Ne pas abuser des chiffres
Selon lui, « plus il y a de stats, mieux c’est ». Mais ces données chiffrés doivent également être combinées avec ce qui se voit en jeu. « Parce que le basket n’est pas le baseball. La feuille de stats ne peut pas contenir la totalité du match. Il se passe tellement de choses sur le parquet qui ne se voient pas dans la ‘box’ ou le ‘play by play’. » Alors s’appuyer sur les stats pour se forger une opinion oui, mais ne pas « en abuser » non plus.
Justin Kubatko « déteste » par exemple lorsque certains indicateurs statistiques très aléatoires sont combinés pour donner l’illusion d’un authentique exploit. Le fondateur, qui a quitté le site il y a dix ans en raison de divergence de points en vue avec Sean Forman sur l’avenir, prend en exemple ce tweet d’Elias Sports, un autre acteur connu dans le monde de la statistique.

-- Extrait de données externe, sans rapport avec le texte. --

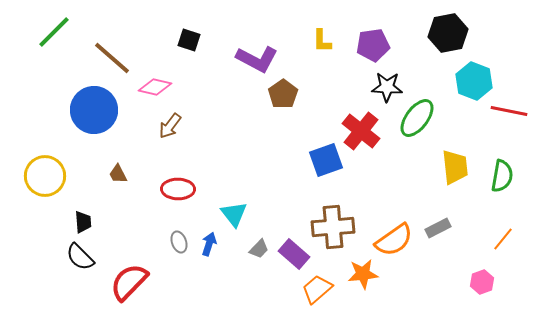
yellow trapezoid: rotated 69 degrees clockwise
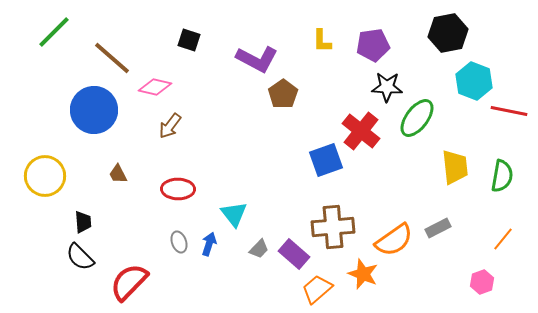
orange star: rotated 28 degrees clockwise
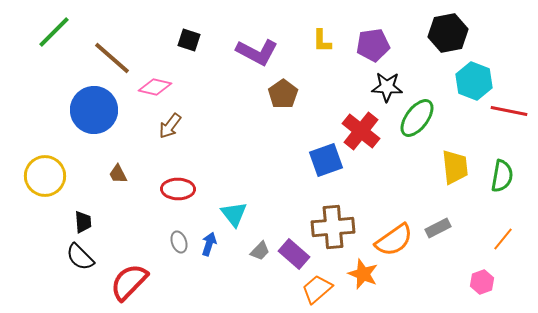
purple L-shape: moved 7 px up
gray trapezoid: moved 1 px right, 2 px down
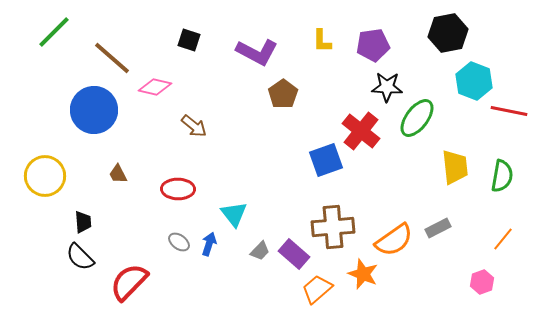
brown arrow: moved 24 px right; rotated 88 degrees counterclockwise
gray ellipse: rotated 35 degrees counterclockwise
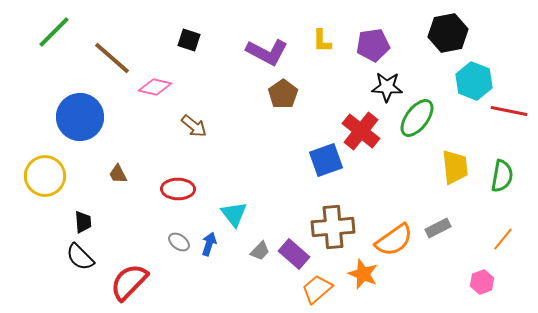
purple L-shape: moved 10 px right
blue circle: moved 14 px left, 7 px down
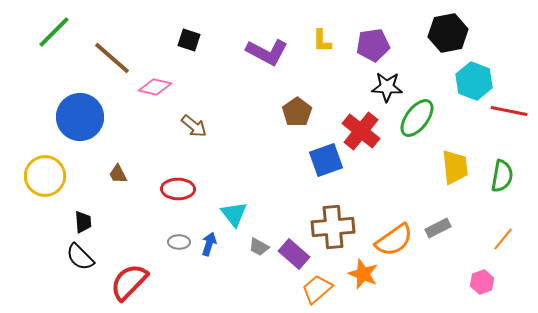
brown pentagon: moved 14 px right, 18 px down
gray ellipse: rotated 35 degrees counterclockwise
gray trapezoid: moved 1 px left, 4 px up; rotated 75 degrees clockwise
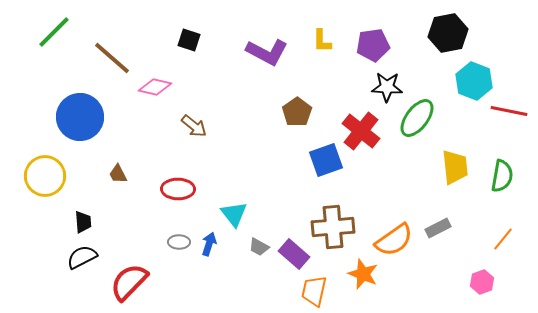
black semicircle: moved 2 px right; rotated 108 degrees clockwise
orange trapezoid: moved 3 px left, 2 px down; rotated 36 degrees counterclockwise
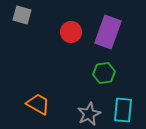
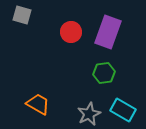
cyan rectangle: rotated 65 degrees counterclockwise
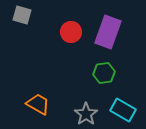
gray star: moved 3 px left; rotated 10 degrees counterclockwise
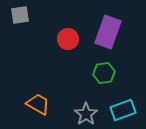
gray square: moved 2 px left; rotated 24 degrees counterclockwise
red circle: moved 3 px left, 7 px down
cyan rectangle: rotated 50 degrees counterclockwise
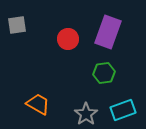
gray square: moved 3 px left, 10 px down
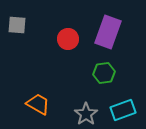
gray square: rotated 12 degrees clockwise
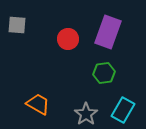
cyan rectangle: rotated 40 degrees counterclockwise
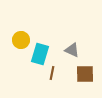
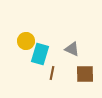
yellow circle: moved 5 px right, 1 px down
gray triangle: moved 1 px up
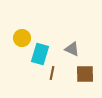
yellow circle: moved 4 px left, 3 px up
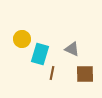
yellow circle: moved 1 px down
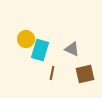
yellow circle: moved 4 px right
cyan rectangle: moved 4 px up
brown square: rotated 12 degrees counterclockwise
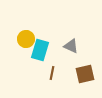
gray triangle: moved 1 px left, 3 px up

Luka Dončić put up 41 points, 10 rebounds and 9 assists in the Mavericks' win over the Warriors. #MFFL
Over the last 50 years, only one other player reached those minimums in a non-overtime win vs. a team that was 20 games above 500: LeBron James (47-12-9 vs. the Heat in 2006). pic.twitter.com/aIQGoMKmdv
— Elias Sports Bureau (@EliasSports) March 4, 2022
Il y a an, Josh Hart s’en était par exemple amusé au moment d’apprendre qu’il était le premier joueur de l’histoire à compiler plus de 40 points, 6 rebonds, 6 passes, 6 tirs à 3-points réussis et 4 interceptions à plus de 70% de réussite au tir. « Qu’est-ce qu’ils peuvent sortir comme merde de leur cul (sic). J’imagine qu’ils vont aussi parler du fait que le match était un samedi, à Portland et des trucs du genre. […] C’est cool. Je vais devoir mettre tout ça sur une petite carte où il y aura marqué : ‘Hey, je suis Josh Hart’ », avait ironisé le joueur des Blazers.
« Allez quoi, c’est ce genre de choses qui rebute les gens », s’agace Justin Kubatko, qui redoute par ailleurs qu’on devienne « de plus en plus insensibles » à certaines performances statistiques, comme le triple-double, « parce qu’elles sont trop courantes ». Mike Lynch rappelle, lui, que « le sport est censé être divertissant, les stats peuvent l’être aussi. Quelqu’un va estimer que (ce genre de compilation chiffrée) est insensé. Mais cela n’a pas besoin de signifier quoi que ce soit. Le sport est un divertissement. » Au sein duquel « Basketball Reference » occupe une place de choix.